I usually tell him to go. Or I let him stay for a few moments as he tries to talk to me, tries to reach me through my grief, searches for the person I was before this all happened. He can’t find her. Neither can I.
But tonight, with that cold, cold moon peering into the room, making the shadows darker while illuminating my pain, I don’t think I want to send Andor away. For once, I don’t want to be alone. I want to forget.
“Yes,” I tell him again, and he’s closing the door softly behind him. I reposition myself on the bed to make room for him, watching as he moves across the room, his tall, muscled body moving with such grace that it makes my heart trip. Funny how my body still has the capacity for lust, for desire, for physical need, even when it’s absolutely breaking inside.
Lemi lifts his head and Andor crouches down to stroke the dog, scratching behind the ears. “Be a good boy and give us some privacy,” he says.
Lemi understands. In a flash he disappears and reappears on the balcony, sitting with his back to us.
Andor lets out a quiet chuckle. “He’s awfully considerate, isn’t he?”
I smile, just a little, but it’s enough that he notices. His expression softens as he sits on the edge of the bed, staring down at me with liquid eyes. “That’s the first smile I’ve seen in a long time.”
Instinctively I turn it into a frown. He reaches down and runs his thumb over my lip. “It’s all right,” he says. “You’re allowed to feel some light. It doesn’t erase the rest of it.” He brings his fingers across my cheek, brushing my messy hair off my forehead. “I know what it’s like, you know. What you’re going through.”
“Our families are nothing alike,” I manage to say.

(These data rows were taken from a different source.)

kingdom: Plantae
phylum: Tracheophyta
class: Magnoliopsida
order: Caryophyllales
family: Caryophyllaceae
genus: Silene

“That might be true, but death still comes for us all. You have lost so much more than I have, Brynla, more than I can even begin to imagine. I have had a life of privilege, a life that you never had. You have had a life of pain, in more ways than one.” He pauses, letting out a shaky breath. “But I know what it’s like to be so enveloped by your sorrow and grief, the way it consumes you like a ravenous beast. It becomes something physical, something real, something you feel you have to battle because if you give up, if you give in…you wonder how you’ll ever find yourself again. But you will find yourself again, lavender girl. I promise you that. You will find yourself and you’ll pull through and it starts with a smile. It starts with allowing yourself to see the light on the other side, even when you can’t imagine anything but darkness.”
The gravity in his words has a way of sinking in, of anchoring me in this place. I have been in the very darkness he speaks of before. My father, then my mother. Being in the Daughters of Silence didn’t give you much space for grief. I had been so focused on just surviving the convent that I didn’t have a lot of time to deal with what I had lost, and yet I was still stumbling in the dark.
In fact, I think I was stumbling until the moment I met him.
For a brief while, despite my fear of the Kolbecks and the circumstances of my being here, I actually had hope for a better life. I had hope for the first time ever.
Andor brought me that light and he’s also brought me this darkness, the very one consuming me with gnashing teeth.